Passage:
== == ==
A right to die campaigner has renewed her call for the island to introduce assisted dying legislation - after being diagnosed with aggressive cancer.
Millie Blenkinsop-French, 75, from Douglas, was diagnosed for a second time with breast cancer earlier this year, but delays to her treatment allowed the disease to spread.
Mrs Blenkinsop-French, who petitioned Tynwald in 2014 to set up a select committee on assisted dying, was speaking out ahead of a Positive Action Group meeting that will feature guest speakers from Dignity in Dying, a a not for profit organisation whose members and supporters campaign to legalise assisted dying within upfront safeguards, for terminally ill, mentally competent adults.
She said: ’I’ve got cancer. I’ve spoken to a number of different people who knew people who have died from cancer and it had been quite painful for them,’ she said.
’I don’t want that. I want to die without pain and I want to have the choice to go when I want to go.’
Mrs Blenkinsop-French explained that a family member was diagnosed with terminal cancer last year.
After reaching the stage of needing assistance to get around the house, the family member decided they had suffered enough and travelled to Holland where assisted dying is legal.
== == ==
Saved data entries:
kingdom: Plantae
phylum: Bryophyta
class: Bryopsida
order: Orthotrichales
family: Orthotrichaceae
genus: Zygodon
== == ==
Activity: Carry on the news story about the assisted dying campaigner, starting right after its last sentence.

Written response:
There, three doctors, who don’t meet to discuss the patient, must each be told separately by the patient they are ready to die.
They then administer three separate injections which allows the person to fall asleep and die painlessly.
Mrs Blenkinsop-French said: ’I remember talking with my brother when I was younger and we were talking about death and he said to me "I don’t fear dying, it’s just how I die".
’I saw an article on assisted dying in a magazine a little while after that conversation and I have supported the right to die with dignity ever since.
’And a few years ago, I was put in contact with Tom Davies from Dignity in Dying UK who is going to speak at the Positive Action Group meeting next week.’
Mrs Blenkinsop-French explained how this culminated in her delivering a petition of grievance on Tynwald day in 2014.
Following her petition, Speaker Juan Watterson sought leave in the House of Keys to introduce a private member’s bill while he was Home Affairs Minister, saying those who are terminally ill should have a choice over how they die.
However, MHKs rejected giving leave to introduce the bill by 17 votes to five.
Since then, Mrs Blenkinsop-French has twice been diagnosed with breast cancer.
She said: ’I had cancer before and it was treated using alternative medicines, however it later came back.’
She was diagnosed with triple negative grade three cancer earlier this year and had her breast removed on June 7.
But the email and fax from her surgeon in the island to the oncologist at Clatterbridge Hospital on Merseyside relating to her chemotherapy treatment was lost in the system. In the intervening three months, her cancer spread had spread.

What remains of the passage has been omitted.